- Instructions:
1. According to the homeschooling comments, why were the Catholic schools in this country started?
2. Continue the homeschooling comments from their last line.


  5. +JMJ+

    Priest's Wife: If you're objecting to nothing but the term "Protestant," then I think you missed my point. (I totally understand, by the way. If someone described something I was committed to doing as "Protestant," I'd probably go on the warpath.) I was agreeing with LTG that homeschooling is a necessary evil rather than a positive good. So if you're saying that you only homeschool because you have to, then we actually agree on more than you think and you don't need to be so sensitive.

  6. "But that helping in turn requires actual neighborhoods because distance does matter."

    Why don't Catholic parishes think "geographically" and try to get more parishioners to move within walking distance of the church? While suburban planning is not friendly to walkable neighborhoods, a custom of publicizing nearby apartments and houses would still help address many of the problems of distance.

    At present federal regulation bans housing ads from mentioning nearby churches (and probably religious schools too). Changing this could have minor, though real, positive effects. I hope to push for this reform soon, though I'm not sure where to start.

  7. A couple of things (and full disclosure, my mother homeschooled me and my two brothers k-12, and I don't think she's lying when she says she loved it, even though there were times when she hated it, just as any teacher must):

    It seems you're saying homeschooling leads to the destruction of community, but the Catholic Ghetto which you appear to desire was killed off long before homeschooling. Sending your children to a Catholic school with other children who may (and often do) live over an hour away does nothing to foster a sense of locality and community.

    Again, the Catholic schools in this country were started as a medicinal remedy against the protestantizing public schools. They were a necessary thing that often separated Catholic children from any non-Catholic members of the community.

    These are some things to think about. Does homeschooling serve a medicinal purpose? Yes. Is there a traditional mode of educating children that is inherently better? The changing face of history doesn't seem to allow it. Are the schools themselves, both public and Catholic, a modern innovation? At least in their current form, yes.

    Of course, most great men in history have been self-educated, regardless of their academic structure (Leibniz was a self-taught polymath).

    Oh, and E, my parents were protestant when they made the decision, yet I still don't think the arguments I've read against it hold.

Collected data entries:

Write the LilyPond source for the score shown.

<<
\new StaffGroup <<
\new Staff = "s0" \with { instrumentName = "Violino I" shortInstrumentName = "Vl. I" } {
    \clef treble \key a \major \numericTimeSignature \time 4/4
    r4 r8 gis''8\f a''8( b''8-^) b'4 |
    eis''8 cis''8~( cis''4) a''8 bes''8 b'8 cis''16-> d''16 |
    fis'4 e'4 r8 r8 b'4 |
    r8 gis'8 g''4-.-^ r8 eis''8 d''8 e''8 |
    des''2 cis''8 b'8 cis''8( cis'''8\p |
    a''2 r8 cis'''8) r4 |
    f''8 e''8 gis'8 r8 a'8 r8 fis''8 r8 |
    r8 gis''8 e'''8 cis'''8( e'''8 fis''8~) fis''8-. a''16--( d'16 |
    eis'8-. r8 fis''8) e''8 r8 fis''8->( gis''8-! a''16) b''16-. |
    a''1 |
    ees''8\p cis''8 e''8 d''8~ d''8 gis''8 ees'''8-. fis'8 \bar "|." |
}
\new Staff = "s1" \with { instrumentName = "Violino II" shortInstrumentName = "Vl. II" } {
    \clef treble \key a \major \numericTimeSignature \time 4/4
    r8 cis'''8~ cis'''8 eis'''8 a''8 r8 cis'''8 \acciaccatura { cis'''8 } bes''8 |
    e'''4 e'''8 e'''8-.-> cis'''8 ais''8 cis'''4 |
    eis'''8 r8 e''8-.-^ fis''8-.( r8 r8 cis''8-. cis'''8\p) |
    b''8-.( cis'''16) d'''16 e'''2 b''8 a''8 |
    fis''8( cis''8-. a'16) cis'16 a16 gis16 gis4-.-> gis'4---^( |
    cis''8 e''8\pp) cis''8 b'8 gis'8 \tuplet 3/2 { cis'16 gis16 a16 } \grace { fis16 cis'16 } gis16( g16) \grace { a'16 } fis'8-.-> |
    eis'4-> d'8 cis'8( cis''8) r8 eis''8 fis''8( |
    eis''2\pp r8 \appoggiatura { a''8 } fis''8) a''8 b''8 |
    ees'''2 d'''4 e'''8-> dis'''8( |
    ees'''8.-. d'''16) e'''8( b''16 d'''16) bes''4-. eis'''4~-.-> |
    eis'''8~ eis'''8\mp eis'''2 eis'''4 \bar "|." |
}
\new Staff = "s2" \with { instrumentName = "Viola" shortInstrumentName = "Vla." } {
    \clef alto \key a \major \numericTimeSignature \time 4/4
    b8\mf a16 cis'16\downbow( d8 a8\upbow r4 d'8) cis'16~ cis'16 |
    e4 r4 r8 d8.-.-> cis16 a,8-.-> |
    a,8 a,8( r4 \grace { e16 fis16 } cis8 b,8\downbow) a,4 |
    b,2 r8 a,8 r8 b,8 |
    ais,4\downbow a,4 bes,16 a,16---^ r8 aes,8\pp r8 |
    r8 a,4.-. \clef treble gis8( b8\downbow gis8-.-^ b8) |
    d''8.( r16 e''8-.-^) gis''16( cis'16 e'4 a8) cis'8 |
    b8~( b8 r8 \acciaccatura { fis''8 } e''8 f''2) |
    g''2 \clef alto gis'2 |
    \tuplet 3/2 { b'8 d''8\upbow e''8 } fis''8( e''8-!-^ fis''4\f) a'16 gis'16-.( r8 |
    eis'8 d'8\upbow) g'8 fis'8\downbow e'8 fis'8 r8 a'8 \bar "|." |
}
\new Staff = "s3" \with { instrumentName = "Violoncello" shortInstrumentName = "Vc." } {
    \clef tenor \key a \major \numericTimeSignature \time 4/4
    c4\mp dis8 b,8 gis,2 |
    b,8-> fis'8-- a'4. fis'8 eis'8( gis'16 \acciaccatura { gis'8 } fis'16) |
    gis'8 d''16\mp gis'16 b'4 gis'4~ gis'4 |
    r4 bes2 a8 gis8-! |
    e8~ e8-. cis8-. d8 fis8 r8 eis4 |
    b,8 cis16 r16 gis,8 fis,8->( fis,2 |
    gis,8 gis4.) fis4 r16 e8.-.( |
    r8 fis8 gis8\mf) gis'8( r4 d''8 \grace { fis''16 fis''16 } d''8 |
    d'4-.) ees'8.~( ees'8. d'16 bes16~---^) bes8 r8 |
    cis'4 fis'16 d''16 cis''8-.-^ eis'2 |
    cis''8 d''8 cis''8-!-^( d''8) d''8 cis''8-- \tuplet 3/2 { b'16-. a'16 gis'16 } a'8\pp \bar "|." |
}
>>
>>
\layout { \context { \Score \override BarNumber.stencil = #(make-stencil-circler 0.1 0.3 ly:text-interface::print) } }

- Responses per task:
1. They were started as a medicinal remedy against the protestantizing public schools.

2.
  8. Thank you for commenting. And I too can cite more that a few examples of mothers who have loved homeschooling, just as I can likewise cite the same of children who were actually well educated by that same method. Of course the opposite is far more common. But even if the opposite was very uncommon, it would not detract from the argument I’m presenting here because the argument doesn’t concern whether mothers enjoy homeschooling, or whether homeschooling is successful. As with any medicine, the point of using it is that it be successful, so that if it wasn’t somewhat successful, it wouldn’t even be medicinal.

    David writes : “It seems you're saying homeschooling leads to the destruction of community”

    No. That would assume the community previously existed. What I propose is that seeing homeschooling as ordinary is a cause of preventing the formation of community. And that a right ordered view would see homeschooling as extraordinary.

    David writes : “Sending your children to a Catholic school with other children who may (and often do) live over an hour away does nothing to foster a sense of locality and community.”

    True, which is why as I wrote twice above, distance does matter. With the caveat, “nothing” is too strong a word for it. I would say it radically decreases it.

  9. Here's an aritcle where the author seems to share your thesis, but the commentors do a pretty job of rebutting him, and answer many of your points, as well.

  10. Just came across this via Front Porch Republic. Nicely said and full of good sense. We must do what is practical. We weigh and measure what is good for our families.